L’importanza del turismo delle radici – una forma di viaggio legata alla riscoperta dei luoghi d’origine familiari e all’esigenza di riscoprire o tenere saldo il radicamento alle radici geografiche e culturali – emerge dal report dell’Università Cattolica “Appartenenze multiple. Il fenomeno migratorio in Emilia-Romagna e il turismo delle radici”, a cura di Silvia Magistrali, Davide Marchettini e Paolo Rizzi, che accende i riflettori su un fenomeno spesso sottovalutato ma di grande valore culturale ed economico: quello dei discendenti degli emigrati che ritornano nei luoghi d’origine dei loro avi.
Secondo il documento, presentato all’auditorium della Fondazione di Piacenza e Vigevano durante il convegno “Emigrazione e turismo delle radici”, ogni anno le valli piacentine (Val Nure, Val Trebbia, Valdarda) accolgono centinaia di turisti “di ritorno”, in prevalenza figli e nipoti di emigrati. Questi visitatori non sono turisti occasionali: si fermano in media 19 giorni, spendono circa 2.000 euro a testa e tornano con frequenza, spesso tre o quattro volte, talvolta anche di più. Il risultato? Un indotto stimato in circa 4,5 milioni di euro all’anno, che si riversa direttamente nel territorio piacentino, e in 5 miliardi per l'Italia.
Non è solo una questione economica. Come sottolinea il professor Paolo Rizzi, coordinatore del report e membro del Tavolo Cattolicaper il Turismo, si tratta di un “turismo delle emozioni”: chi torna lo fa per ritrovare le proprie radici culturali, per conoscere le case, le strade, i sapori che hanno fatto parte della vita dei nonni o dei genitori. È un ponte tra passato e presente, tra Italia e mondo, che assume anche una dimensione affettiva e identitaria.
Molti di questi visitatori vivono all’estero, sono spesso ben inseriti nel tessuto socio-economico dei Paesi ospitanti, e si considerano “doppi cittadini”: italiani nel cuore, ma con uno sguardo globale. Cantano due inni, parlano due lingue, mescolano culture.

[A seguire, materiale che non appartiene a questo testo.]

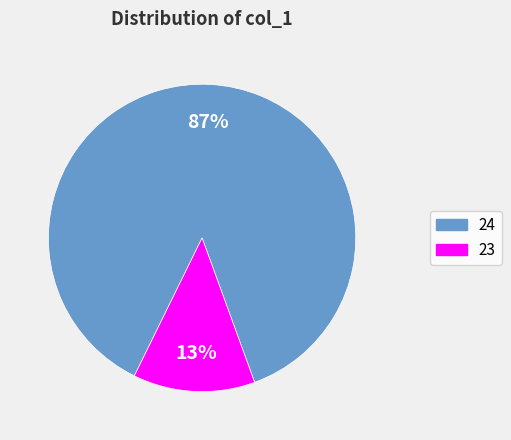

What percentage is the 24 slice, to the nearest percent?

87%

Amano il paesaggio italiano, la cucina, la convivialità, anche se continuano a preferire il loro Paese d’adozione per le opportunità professionali.
In questa ottica, il turismo di ritorno diventa anche una risorsa strategica per la valorizzazione del patrimonio locale. Durante il convegno, ad esempio, sono stati presentati progetti come “La pasta in valigia” e “La cucina delle radici”, che collegano l’esperienza migratoria con la tradizione gastronomica piacentina. Iniziative capaci di rafforzare l’identità locale e trasmetterla a nuove generazioni, anche a migliaia di chilometri di distanza.
Mentre il fenomeno migratorio contemporaneo continua a riguardare sempre più anche le regioni ricche del Nord, come l’Emilia-Romagna, il turismo delle radici offre un’occasione preziosa per rinnovare il legame con chi è partito. Non solo per ricordare, ma per costruire nuove relazioni e nuove opportunità economiche.
Piacenza, con la sua rete di associazioni come Piacentini nel mondo e con il supporto delle istituzioni accademiche, sembra aver colto il valore di questo flusso di ritorno: un flusso che non guarda solo indietro, ma che può diventare un ponte per il futuro.